🤖 AI Summary
This work addresses the challenge of transferring dexterous manipulation skills across heterogeneous robotic hands in imitation learning, where reliance on 2D observations and temporally ordered action representations hinders generalization. To overcome this limitation, the authors propose the Structured Action Transformer (SAT), which takes 3D point clouds as input and models actions as unordered, variable-length sets of joint trajectories. SAT introduces an embodied joint codebook that encodes functional and kinematic properties of joints, and employs a continuous-time flow matching objective for policy learning. By departing from conventional sequential action modeling and leveraging the Transformer architecture with large-scale pretraining on heterogeneous data, SAT significantly improves sample efficiency and cross-embodiment skill transfer in both simulated and real-world tasks.
📝 Abstract
Achieving human-level dexterity in robots via imitation learning from heterogeneous datasets is hindered by the challenge of cross-embodiment skill transfer, particularly for high-DoF robotic hands. Existing methods, often relying on 2D observations and temporal-centric action representation, struggle to capture 3D spatial relations and fail to handle embodiment heterogeneity. This paper proposes the Structural Action Transformer (SAT), a new 3D dexterous manipulation policy that challenges this paradigm by introducing a structural-centric perspective. We reframe each action chunk not as a temporal sequence, but as a variable-length, unordered sequence of joint-wise trajectories. This structural formulation allows a Transformer to natively handle heterogeneous embodiments, treating the joint count as a variable sequence length.
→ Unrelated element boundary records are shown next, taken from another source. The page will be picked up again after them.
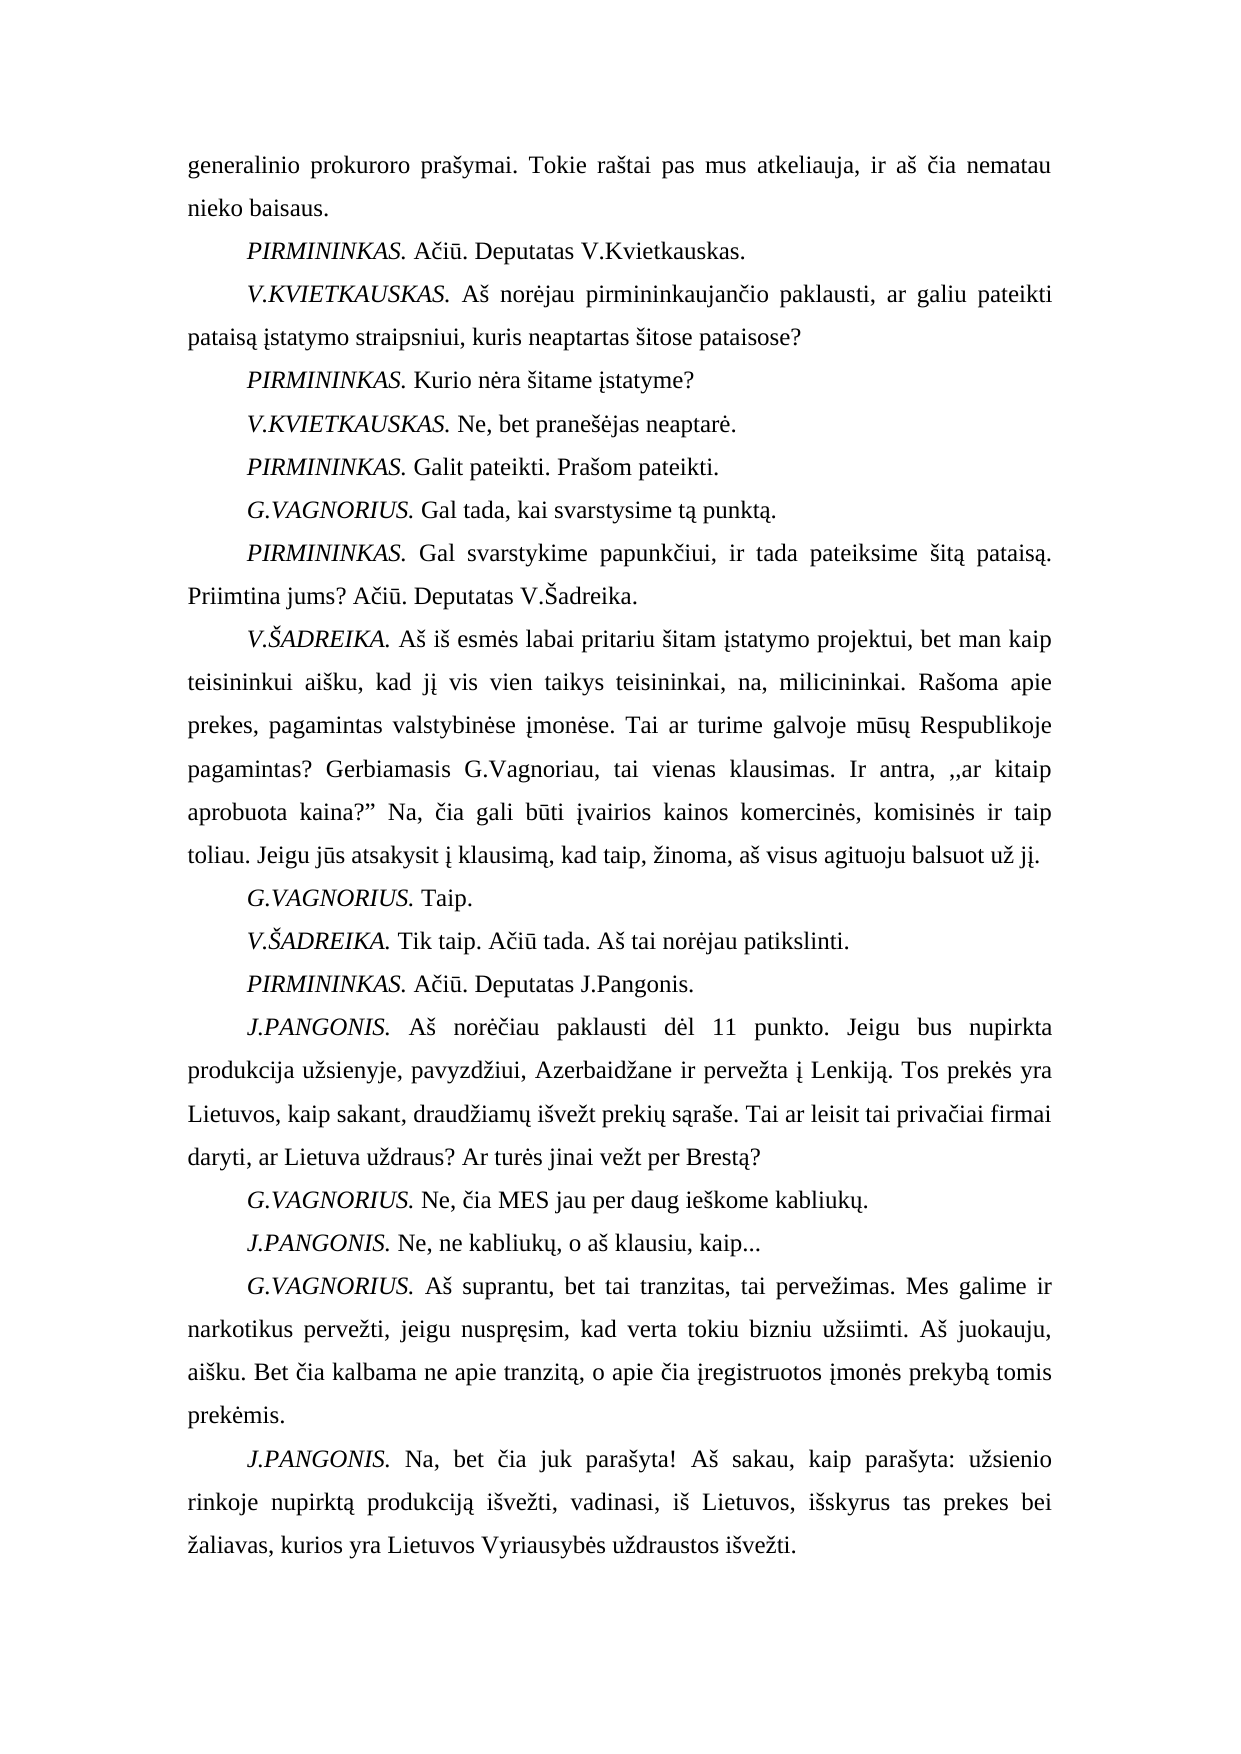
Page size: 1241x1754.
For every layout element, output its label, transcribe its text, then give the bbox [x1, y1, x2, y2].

text G.VAGNORIUS. Taip. [187, 883, 1053, 912]
text V.KVIETKAUSKAS. Ne, bet pranešėjas neaptarė. [187, 409, 1053, 437]
text PIRMININKAS. Galit pateikti. Prašom pateikti. [187, 452, 1053, 481]
text PIRMININKAS. Kurio nėra šitame įstatyme? [187, 366, 1053, 394]
text G.VAGNORIUS. Gal tada, kai svarstysime tą punktą. [187, 495, 1053, 524]
text J.PANGONIS. Aš norėčiau paklausti dėl 11 punkto. Jeigu bus nupirkta produkcija užsienyje, pavyzdžiui, Azerbaidžane ir pervežta į Lenkiją. Tos prekės yra Lietuvos, kaip sakant, draudžiamų išvežt prekių sąraše. Tai ar leisit tai privačiai firmai daryti, ar Lietuva uždraus? Ar turės jinai vežt per Brestą? [187, 1012, 1053, 1171]
text PIRMININKAS. Ačiū. Deputatas V.Kvietkauskas. [187, 236, 1053, 265]
text V.ŠADREIKA. Aš iš esmės labai pritariu šitam įstatymo projektui, bet man kaip teisininkui aišku, kad jį vis vien taikys teisininkai, na, milicininkai. Rašoma apie prekes, pagamintas valstybinėse įmonėse. Tai ar turime galvoje mūsų Respublikoje pagamintas? Gerbiamasis G.Vagnoriau, tai vienas klausimas. Ir antra, ,,ar kitaip aprobuota kaina?” Na, čia gali būti įvairios kainos komercinės, komisinės ir taip toliau. Jeigu jūs atsakysit į klausimą, kad taip, žinoma, aš visus agituoju balsuot už jį. [187, 624, 1053, 869]
text G.VAGNORIUS. Ne, čia mes jau per daug ieškome kabliukų. [187, 1185, 1053, 1214]
text PIRMININKAS. Gal svarstykime papunkčiui, ir tada pateiksime šitą pataisą. Priimtina jums? Ačiū. Deputatas V.Šadreika. [187, 538, 1053, 610]
text PIRMININKAS. Ačiū. Deputatas J.Pangonis. [187, 969, 1053, 998]
text V.KVIETKAUSKAS. Aš norėjau pirmininkaujančio paklausti, ar galiu pateikti pataisą įstatymo straipsniui, kuris neaptartas šitose pataisose? [187, 279, 1053, 351]
text G.VAGNORIUS. Aš suprantu, bet tai tranzitas, tai pervežimas. Mes galime ir narkotikus pervežti, jeigu nuspręsim, kad verta tokiu bizniu užsiimti. Aš juokauju, aišku. Bet čia kalbama ne apie tranzitą, o apie čia įregistruotos įmonės prekybą tomis prekėmis. [187, 1271, 1053, 1429]
text J.PANGONIS. Na, bet čia juk parašyta! Aš sakau, kaip parašyta: užsienio rinkoje nupirktą produkciją išvežti, vadinasi, iš Lietuvos, išskyrus tas prekes bei žaliavas, kurios yra Lietuvos Vyriausybės uždraustos išvežti. [187, 1444, 1053, 1559]
text J.PANGONIS. Ne, ne kabliukų, o aš klausiu, kaip... [187, 1228, 1053, 1257]
text generalinio prokuroro prašymai. Tokie raštai pas mus atkeliauja, ir aš čia nematau nieko baisaus. [187, 150, 1053, 222]
text V.ŠADREIKA. Tik taip. Ačiū tada. Aš tai norėjau patikslinti. [187, 926, 1053, 955]
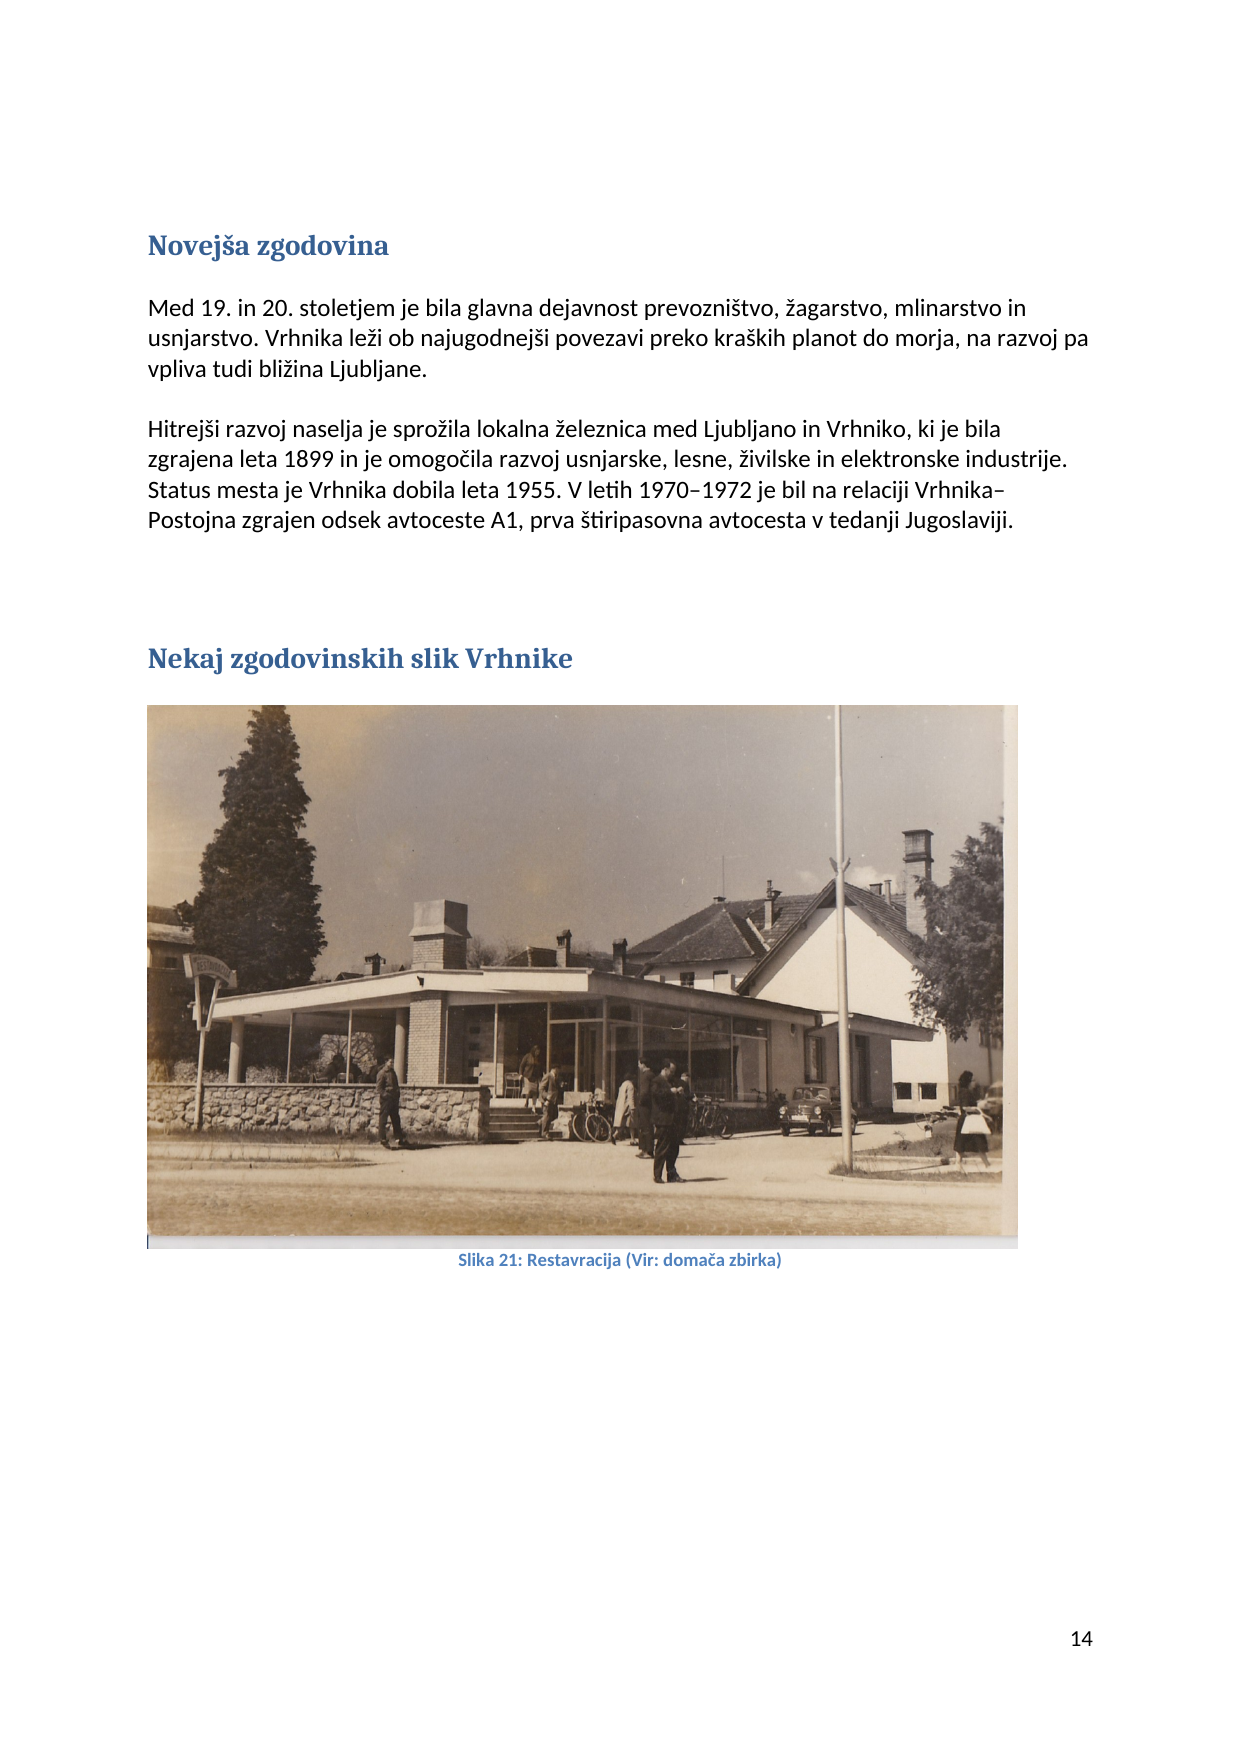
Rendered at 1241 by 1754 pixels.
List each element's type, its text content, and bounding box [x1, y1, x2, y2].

To encode structural priors and resolve ambiguity, we introduce an Embodied Joint Codebook that embeds each joint's functional role and kinematic properties. Our model learns to generate these trajectories from 3D point clouds via a continuous-time flow matching objective. We validate our approach by pre-training on large-scale heterogeneous datasets and fine-tuning on simulation and real-world dexterous manipulation tasks. Our method consistently outperforms all baselines, demonstrating superior sample efficiency and effective cross-embodiment skill transfer. This structural-centric representation offers a new path toward scaling policies for high-DoF, heterogeneous manipulators.